Exercise
Please write out the forum post about splitting a string into tokens in full, word for word.

Text provided
---

Reputation:
Hi I have a question about splitting strings into tokens.
Here is an example string:
string
= "As I was waiting, a man came out of a side room, and at a glance I was sure he must be Long John. His left leg was cut off close by the hip, and under the left shoulder he carried a crutch, which he managed with wonderful dexterity, hopping about upon it like a bird. He was very tall and strong, with a face as big as a ham—plain and pale, but intelligent and smiling. Indeed, he seemed in the most cheerful spirits, whistling as he moved about among the tables, with a merry word or a slap on the shoulder for the more favoured of his guests."
and I'm trying to split string
correctly into its tokens.
Here is my function count_words
def count_words(text):
"""Count how many times each unique word occurs in text."""
counts = dict() # dictionary of { <word>: <count> } pairs to return
#counts["I"] = 1
print(text)
# TODO: Convert to lowercase
lowerText = text.lower()
# TODO: Split text into tokens (words), leaving out punctuation
# (Hint: Use regex to split on non-alphanumeric characters)
split = re.split("[\s.,!?:;'\"-]+",lowerText)
print(split)

---

Data listing

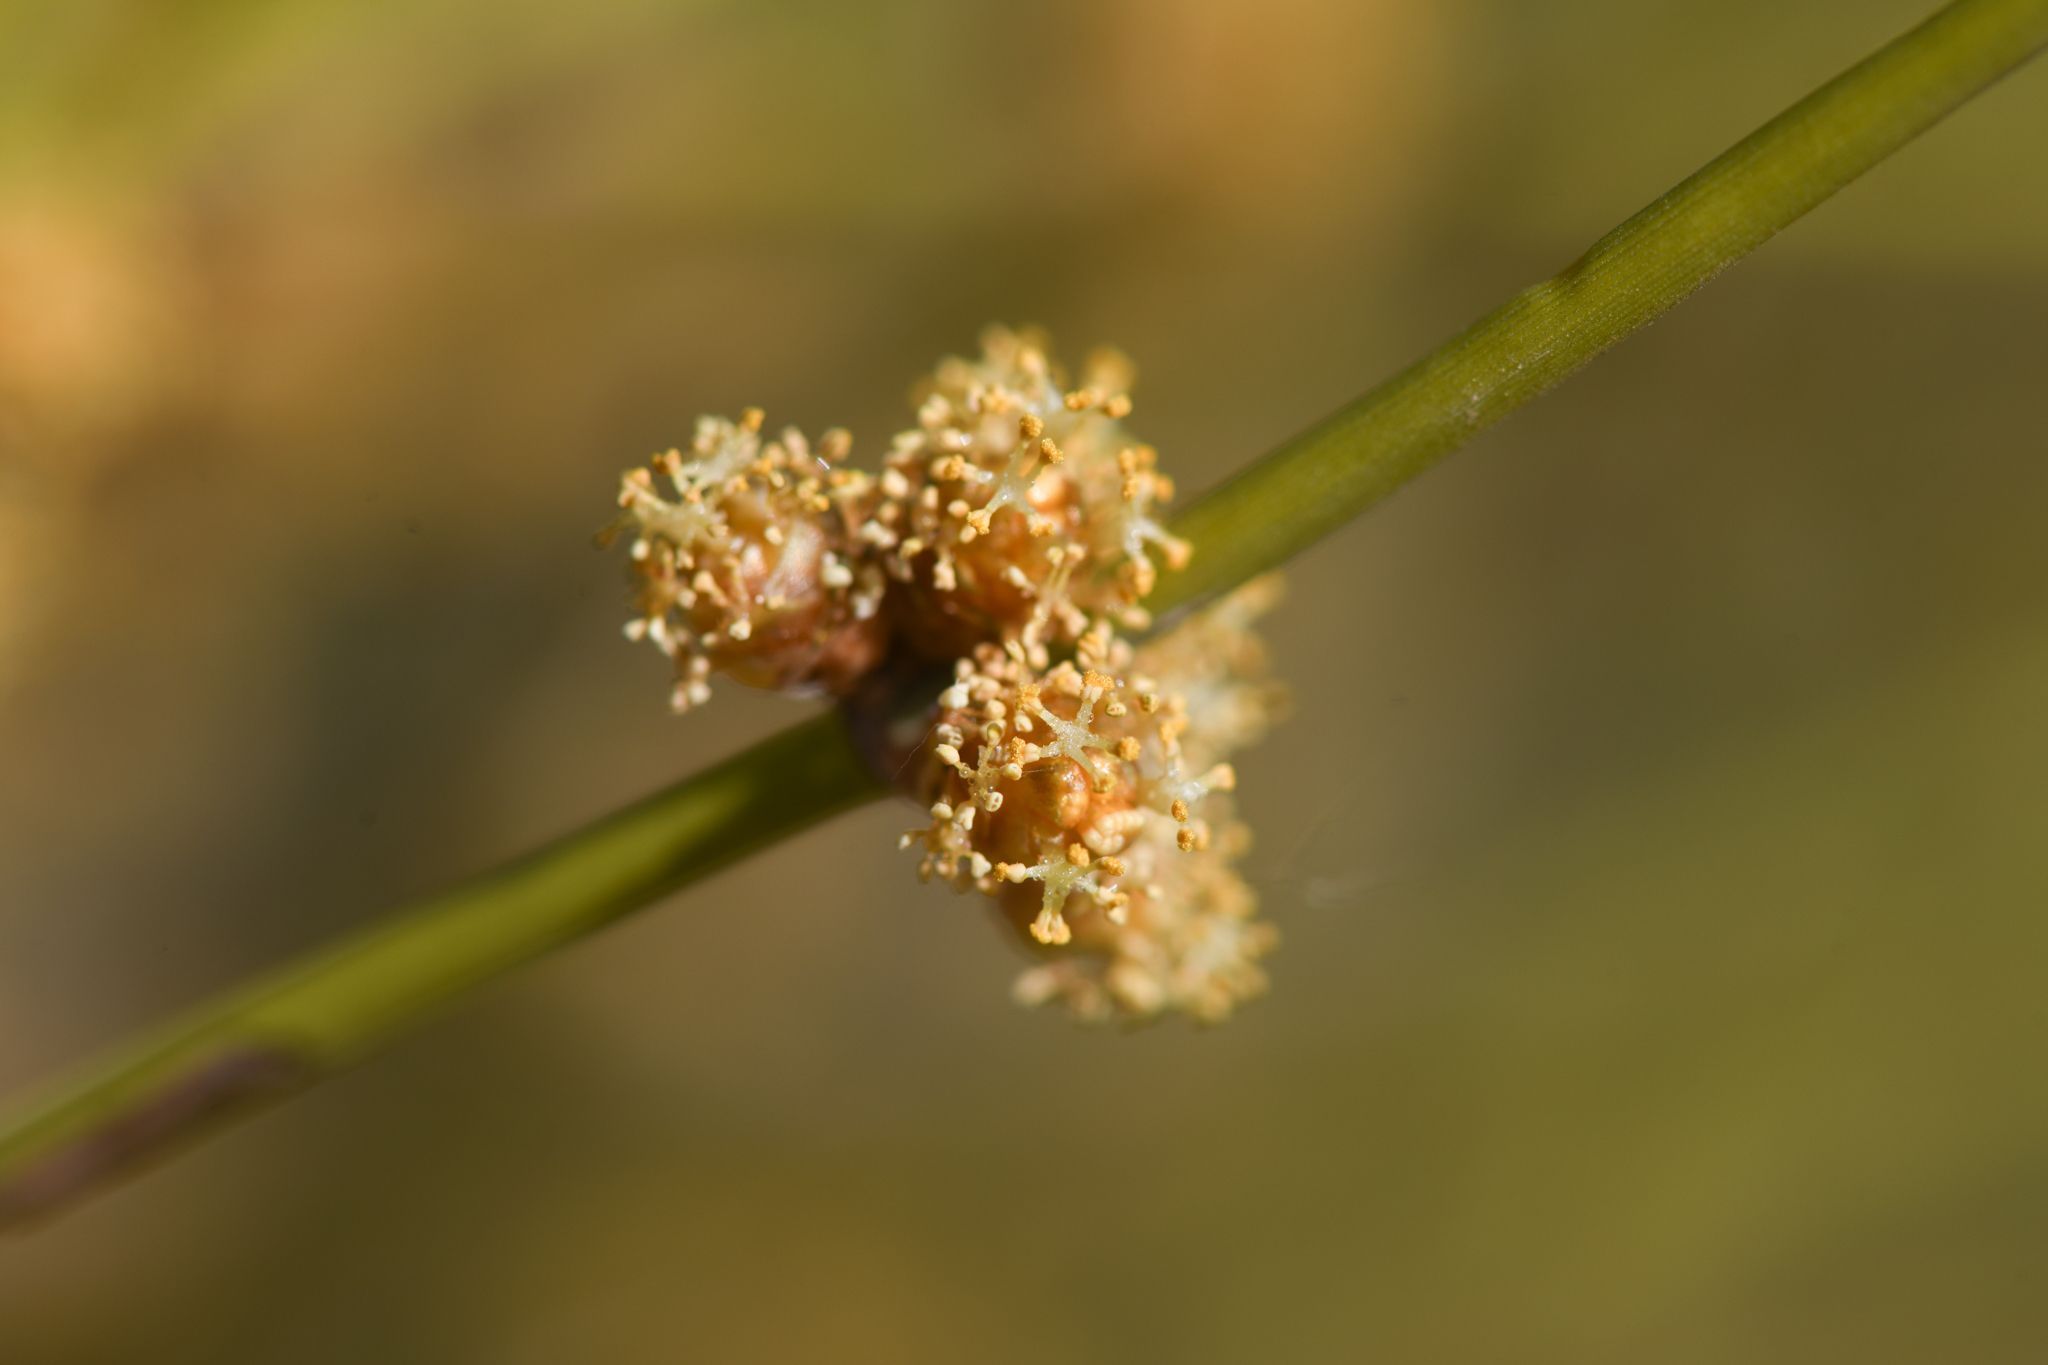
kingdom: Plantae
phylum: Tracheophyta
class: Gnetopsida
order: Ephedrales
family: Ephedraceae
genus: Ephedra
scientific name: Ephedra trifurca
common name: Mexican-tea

---

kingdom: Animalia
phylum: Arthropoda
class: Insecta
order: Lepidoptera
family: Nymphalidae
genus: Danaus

---

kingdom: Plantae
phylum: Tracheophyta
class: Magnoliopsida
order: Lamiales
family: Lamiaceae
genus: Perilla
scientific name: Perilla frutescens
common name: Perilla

---

Exercise result
Reputation:
Hi I have a question about splitting strings into tokens.
Here is an example string:
string
= "As I was waiting, a man came out of a side room, and at a glance I was sure he must be Long John. His left leg was cut off close by the hip, and under the left shoulder he carried a crutch, which he managed with wonderful dexterity, hopping about upon it like a bird. He was very tall and strong, with a face as big as a ham—plain and pale, but intelligent and smiling. Indeed, he seemed in the most cheerful spirits, whistling as he moved about among the tables, with a merry word or a slap on the shoulder for the more favoured of his guests."
and I'm trying to split string
correctly into its tokens.
Here is my function count_words
def count_words(text):
"""Count how many times each unique word occurs in text."""
counts = dict() # dictionary of { <word>: <count> } pairs to return
#counts["I"] = 1
print(text)
# TODO: Convert to lowercase
lowerText = text.lower()
# TODO: Split text into tokens (words), leaving out punctuation
# (Hint: Use regex to split on non-alphanumeric characters)
split = re.split("[\s.,!?:;'\"-]+",lowerText)
print(split)